SIFF Double Feature – The Legend of the Stardust Brothers and Timeless Beauty
The Legend of the Stardust Brothers: This lost 1985 musical directed by Macoto Tezuka builds on Phantom Of The Paradise and The Rocky Horror Picture Show to create Japan’s own goofy rock opera. Amateur singers Kan (Kan Takagi) and Shingo (Shingo Kubota) are brought together by a mysterious music mogul who wants to turn them into Japan’s number one band. AND HE DOES! Kan and Shiga, along with superfan and wannabe singer Marimo (Kyôko Togawa), experience the heady highs of fame. But what goes up must come down, and their place at the top is threatened by newcomer Kaworu Niji (Issay). How will the boys cope with this new challenge? Will Kan ever figure out that Marimo could be more than just a friend? What kind of pot is Shingo smoking that his hallucinations are that spectacular?
I feel like a total grinch not liking this movie. It’s okay, but about 15 minutes in I had a sudden realization that I don’t enjoy this kind of film. (I sort of like Tommy, but I am a Ken Russell freak so I am not sure that counts.) That’s a bummer because there is a lot here for fans of the genre. About half the songs are pretty good, Kyôko Togawa is adorable, there are tons of fun set pieces, and there is a lot of weird visual candy. It’s just not my thing. There are tons of antics (which I am on record as not being a fan of) and some parts were dead boring to me. But if you like any of the aforementioned movies and/or shenanigans then you should totally go see this. People whose judgment I trust really enjoyed it. (I am not telling you to smoke some pot beforehand, but I live in a legal weed state and, well, some people do that; it might be beneficial here. I do not imbibe personally, although, the last time I did I made my husband watch Funny Girl and I sang all the songs to him. Loudly. So I guess I don’t totally hate musicals.)
The Legend of the Stardust Brothers plays at the SIFF Cinema Egyptian on May 31st, June 2nd, and June 6th.
Final Grade: B
Timeless Beauty: This documentary directed by Deyan Parouchev takes a look at the current trend in the fashion industry towards casting older models and other people who don’t conform to traditional beauty standards. About two-thirds of the interviewees are conventionally beautiful, white older models (and one beautiful Chinese actress) talking about how much they like modeling. The last third is interviews with other types of nonconventional-looking people – only one of which is not ridiculously good looking in a fairly standard way. (And he’s still quite striking.) This feels more like it should be a 45-minute show for a cable fashion channel than an 85 minute feature film, mostly because there is no real point of view. The thesis of the film is 1) There are more types of people modeling than ever before! 2) Here are some people who like to model! 3) Here are some other people that want them to model! The one thing they do really right is have an actual fat person talk about her plus-size modeling career instead of someone who is a size 14.
Please note that I am not a fashion hater.
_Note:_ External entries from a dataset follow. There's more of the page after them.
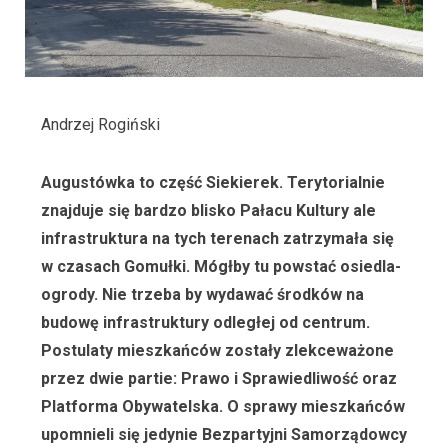
Andrzej Rogiński
Augustówka to część Siekierek. Terytorialnie
znajduje się bardzo blisko Pałacu Kultury ale
infrastruktura na tych terenach zatrzymała się
w czasach Gomułki. Mógłby tu powstać osiedla-
ogrody. Nie trzeba by wydawać środków na
budowę infrastruktury odległej od centrum.
Postulaty mieszkańców zostały zlekceważone
przez dwie partie: Prawo i Sprawiedliwość oraz
Platforma Obywatelska. O sprawy mieszkańców
upomnieli się jedynie Bezpartyjni Samorządowcy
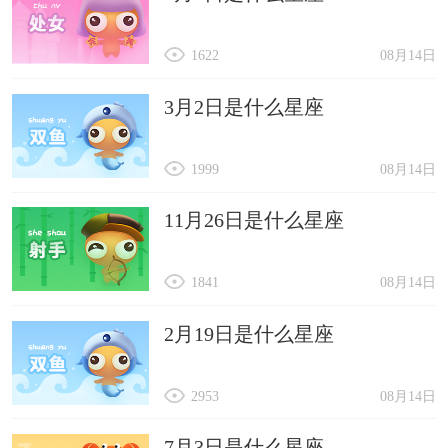
1622
08月14日
3月2日是什么星座
1999
08月14日
11月26日是什么星座
1841
08月14日
2月19日是什么星座
2953
08月14日
7月3日是什么星座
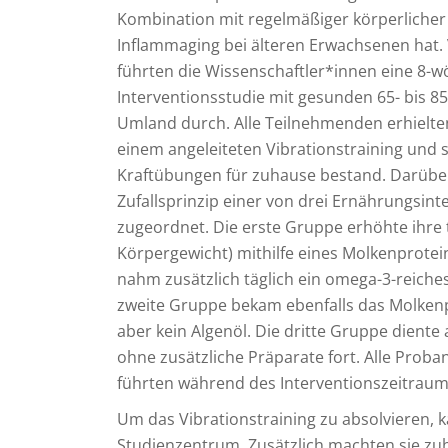
Kombination mit regelmäßiger körperlicher A
Inflammaging bei älteren Erwachsenen hat.
führten die Wissenschaftler*innen eine 8-wö
Interventionsstudie mit gesunden 65- bis 
Umland durch. Alle Teilnehmenden erhielt
einem angeleiteten Vibrationstraining und 
Kraftübungen für zuhause bestand. Darüb
Zufallsprinzip einer von drei Ernährungsin
zugeordnet. Die erste Gruppe erhöhte ihre t
Körpergewicht) mithilfe eines Molkenprote
nahm zusätzlich täglich ein omega-3-reiche
zweite Gruppe bekam ebenfalls das Molken
aber kein Algenöl. Die dritte Gruppe diente
ohne zusätzliche Präparate fort. Alle Prob
führten während des Interventionszeitraum
Um das Vibrationstraining zu absolvieren,
Studienzentrum. Zusätzlich machten sie zu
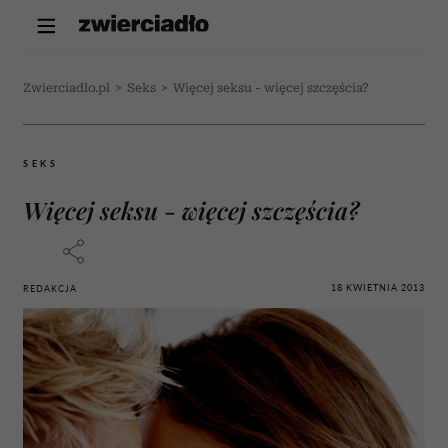
Zwierciadlo.pl
>
Seks
>
Więcej seksu - więcej szczęścia?
SEKS
Więcej seksu - więcej szczęścia?
18 KWIETNIA 2013
REDAKCJA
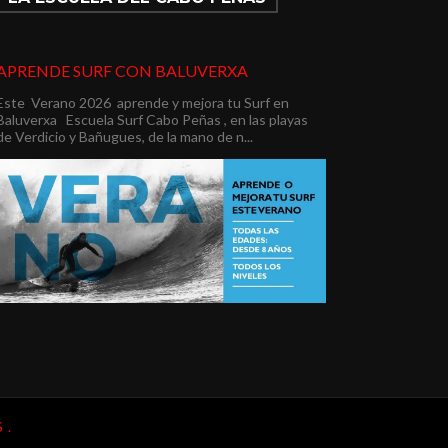
APRENDE SURF CON BALUVERXA
Este Verano 2026 aprende y mejora tu Surf en
Baluverxa Escuela Surf Cabo Peñas , en las playas
de Verdicio y Bañugues, de la mano de n...
 .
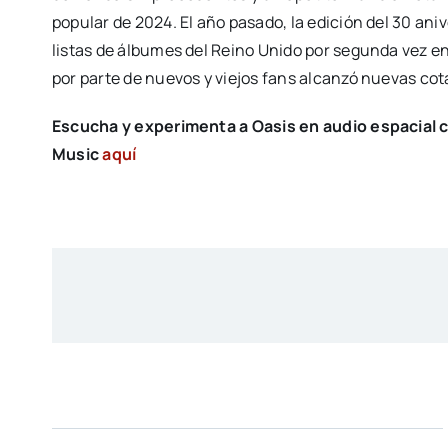
popular de 2024. El año pasado, la edición del 30 ani
listas de álbumes del Reino Unido por segunda vez en 
por parte de nuevos y viejos fans alcanzó nuevas cot
Escucha y experimenta a Oasis en audio espacial
Music
aquí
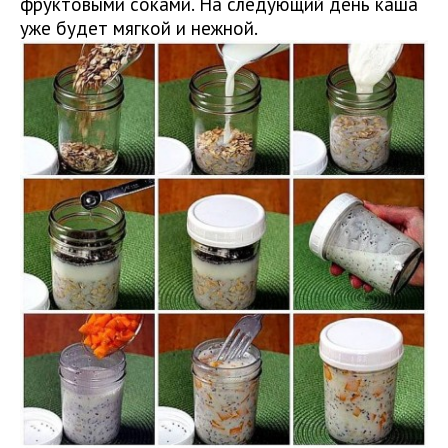
фруктовыми соками. На следующий день каша
уже будет мягкой и нежной.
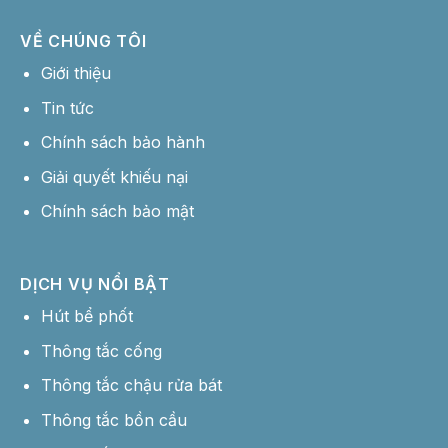
VỀ CHÚNG TÔI
Giới thiệu
Tin tức
Chính sách bảo hành
Giải quyết khiếu nại
Chính sách bảo mật
DỊCH VỤ NỔI BẬT
Hút bể phốt
Thông tắc cống
Thông tắc chậu rửa bát
Thông tắc bồn cầu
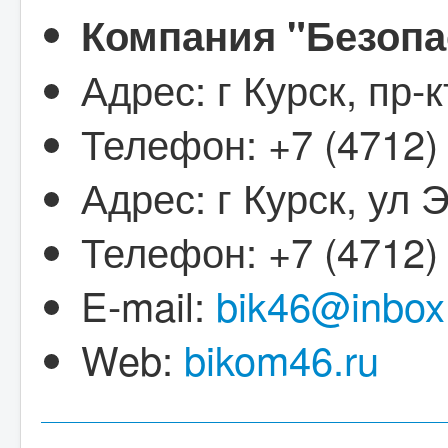
Компания "Безопа
Адрес: г Курск, пр-
Телефон: +7 (4712)
Адрес: г Курск, ул Э
Телефон: +7 (4712)
E-mail:
bik46@inbox
Web:
bikom46.ru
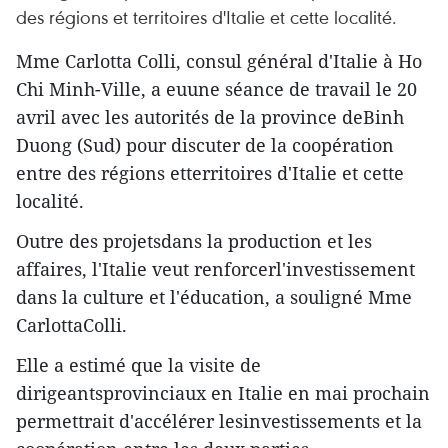
des régions et territoires d'Italie et cette localité.
Mme Carlotta Colli, consul général d'Italie à Ho
Chi Minh-Ville, a euune séance de travail le 20
avril avec les autorités de la province deBinh
Duong (Sud) pour discuter de la coopération
entre des régions etterritoires d'Italie et cette
localité.
Outre des projetsdans la production et les
affaires, l'Italie veut renforcerl'investissement
dans la culture et l'éducation, a souligné Mme
CarlottaColli.
Elle a estimé que la visite de
dirigeantsprovinciaux en Italie en mai prochain
permettrait d'accélérer lesinvestissements et la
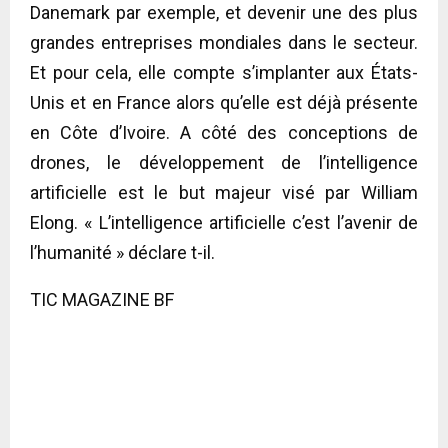
Danemark par exemple, et devenir une des plus
grandes entreprises mondiales dans le secteur.
Et pour cela, elle compte s’implanter aux États-
Unis et en France alors qu’elle est déjà présente
en Côte d’Ivoire. A côté des conceptions de
drones, le développement de l’intelligence
artificielle est le but majeur visé par William
Elong. « L’intelligence artificielle c’est l’avenir de
l’humanité » déclare t-il.
TIC MAGAZINE BF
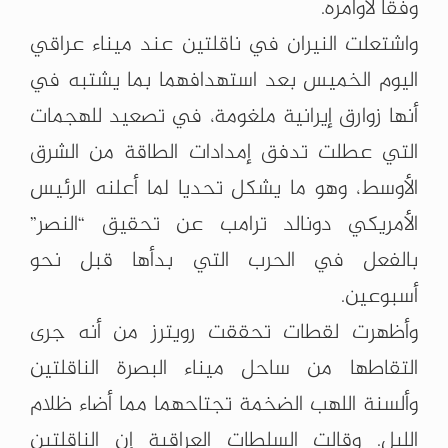
وفقا لأوامره.
واشتعلت النيران في ناقلتين عند ميناء عراقي
اليوم الخميس بعد استهدافهما بما يشتبه في
أنها زوارق إيرانية ملغومة، في تصعيد للهجمات
التي عطلت تدفق إمدادات الطاقة من الشرق
الأوسط، وهو ما يشكل تحديا لما أعلنه الرئيس
الأمريكي دونالد ترامب عن تحقيق “النصر”
بالفعل في الحرب التي بدأها قبل نحو
أسبوعين.
وأظهرت لقطات تحققت رويترز من أنه جرى
التقاطها من ساحل ميناء البصرة الناقلتين
وألسنة اللهب الضخمة تجتاحهما مما أضاء ظلام
الليل. وقالت السلطات العراقية إن الناقلتين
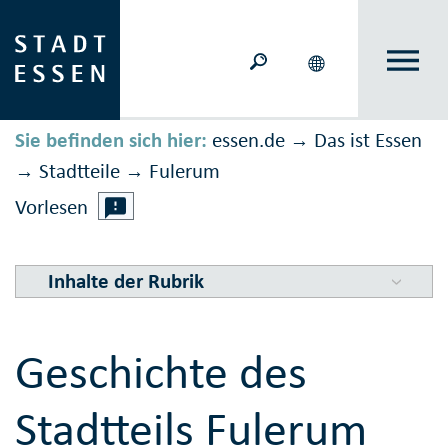
Sie befinden sich hier:
essen.de
Das ist Essen
→
Stadtteile
Fulerum
→
→
Vorlesen
Inhalte der Rubrik
Geschichte des
Stadtteils Fulerum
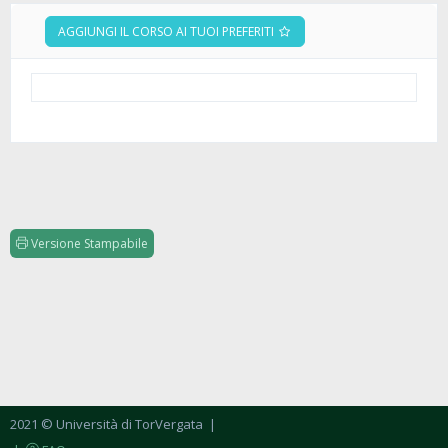
AGGIUNGI IL CORSO AI TUOI PREFERITI
Versione Stampabile
2021 © Università di TorVergata
|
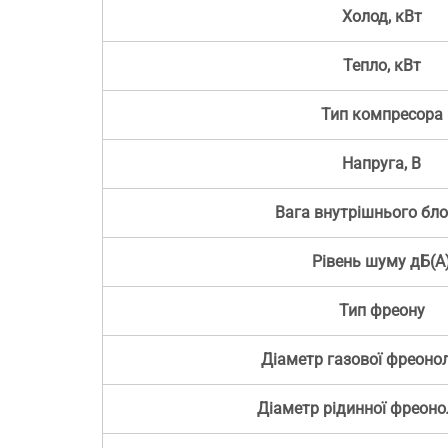
Холод, кВт
Тепло, кВт
Тип компресора
Напруга, В
Вага внутрішнього бло
Рівень шуму дБ(А
Тип фреону
Діаметр газової фреонол
Діаметр рідинної фреонол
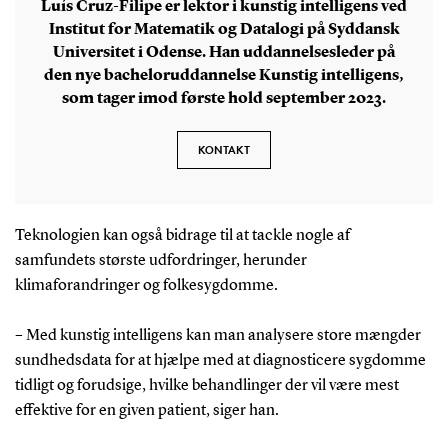
Luís Cruz-Filipe er lektor i kunstig intelligens ved
Institut for Matematik og Datalogi på Syddansk
Universitet i Odense. Han uddannelsesleder på
den nye bacheloruddannelse Kunstig intelligens,
som tager imod første hold september 2023.
KONTAKT
Teknologien kan også bidrage til at tackle nogle af
samfundets største udfordringer, herunder
klimaforandringer og folkesygdomme.
– Med kunstig intelligens kan man analysere store mængder
sundhedsdata for at hjælpe med at diagnosticere sygdomme
tidligt og forudsige, hvilke behandlinger der vil være mest
effektive for en given patient, siger han.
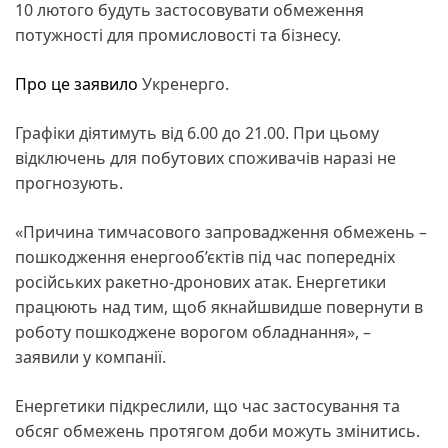
10 лютого будуть застосовувати обмеження
потужності для промисловості та бізнесу.
Про це заявило
Укренерго.
Графіки діятимуть від 6.00 до 21.00. При цьому
відключень для побутових споживачів наразі не
прогнозують.
«Причина тимчасового запровадження обмежень –
пошкодження енергооб’єктів під час попередніх
російських ракетно-дронових атак. Енергетики
працюють над тим, щоб якнайшвидше повернути в
роботу пошкоджене ворогом обладнання», –
заявили у компанії.
Енергетики підкреслили, що час застосування та
обсяг обмежень протягом доби можуть змінитись.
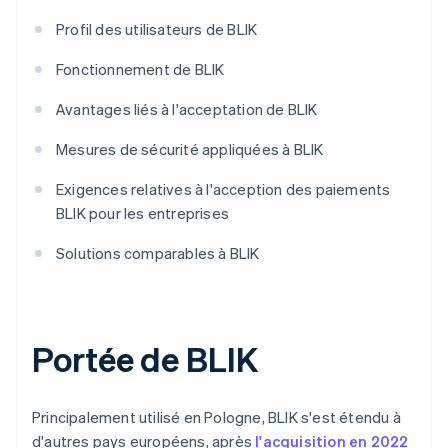
Profil des utilisateurs de BLIK
Fonctionnement de BLIK
Avantages liés à l'acceptation de BLIK
Mesures de sécurité appliquées à BLIK
Exigences relatives à l'acception des paiements
BLIK pour les entreprises
Solutions comparables à BLIK
Portée de BLIK
Principalement utilisé en Pologne, BLIK s'est étendu à
d'autres pays européens, après
l'acquisition en 2022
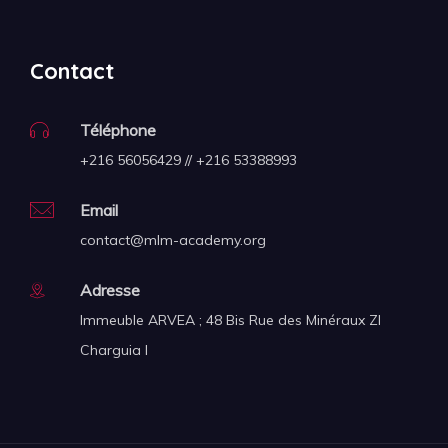
Contact
Téléphone
+216 56056429 // +216 53388993
Email
contact@mlm-academy.org
Adresse
Immeuble ARVEA ; 48 Bis Rue des Minéraux ZI
Charguia I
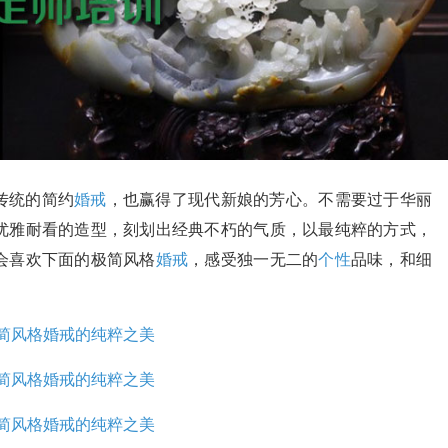
传统的简约
婚戒
，也赢得了现代新娘的芳心。不需要过于华丽
优雅耐看的造型，刻划出经典不朽的气质，以最纯粹的方式，
会喜欢下面的极简风格
婚戒
，感受独一无二的
个性
品味，和细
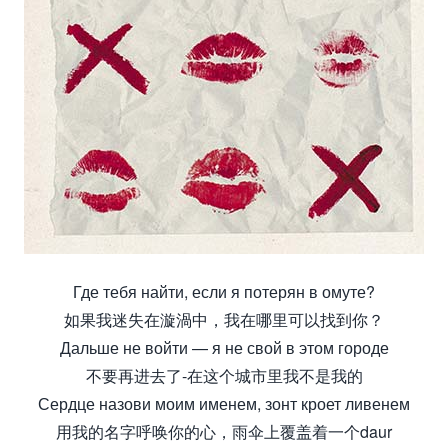
Где тебя найти, если я потерян в омуте?
如果我迷失在漩渦中，我在哪里可以找到你？
Дальше не войти — я не свой в этом городе
不要再进去了-在这个城市里我不是我的
Сердце назови моим именем, зонт кроет ливенем
用我的名字呼唤你的心，雨伞上覆盖着一个daur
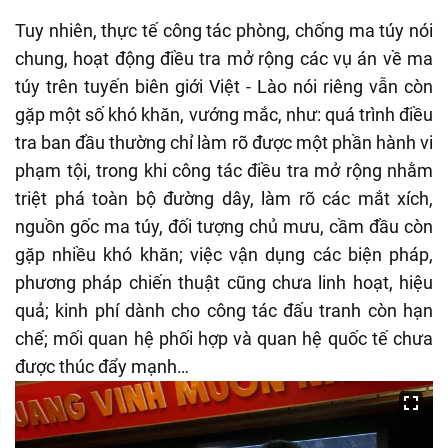
Tuy nhiên, thực tế công tác phòng, chống ma túy nói
chung, hoạt động điều tra mở rộng các vụ án về ma
túy trên tuyến biên giới Việt - Lào nói riêng vẫn còn
gặp một số khó khăn, vướng mắc, như: quá trình điều
tra ban đầu thường chỉ làm rõ được một phần hành vi
phạm tội, trong khi công tác điều tra mở rộng nhằm
triệt phá toàn bộ đường dây, làm rõ các mắt xích,
nguồn gốc ma túy, đối tượng chủ mưu, cầm đầu còn
gặp nhiều khó khăn; việc vận dụng các biện pháp,
phương pháp chiến thuật cũng chưa linh hoạt, hiệu
quả; kinh phí dành cho công tác đấu tranh còn hạn
chế; mối quan hệ phối hợp và quan hệ quốc tế chưa
được thúc đẩy mạnh…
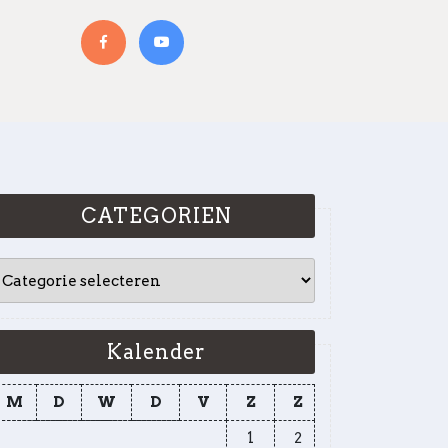
Facebook
YouTube
CATEGORIEN
CATEGORIEN
Kalender
M
D
W
D
V
Z
Z
1
2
I LOVE fashion as an art form. In my life, I am a pretty dull dresser, but I make my own clothes and am usually pretty happy with what I’ve got going on. (My style is boring, functional, and well-fitted.) I like beautiful clothing as art objects, but as kind of an ugly gal who has a pretty interesting life, I question the idea of beauty being important. No matter what they say, not everyone is beautiful, and I am cool with that. Being beautiful confers a lot of advantages, but should a quirk of genetics really matter that much? This film doesn’t challenge that idea, only that what we think of has beautiful has broadened over time. Which is true! Older people should be models and are more than their age! But it’s not much to base a feature film on, and I wish there was more here to savor.
Timeless Beauty plays at the AMC Pacific Place on May 31 and June 7th and Shoreline Community Collge on June 1st.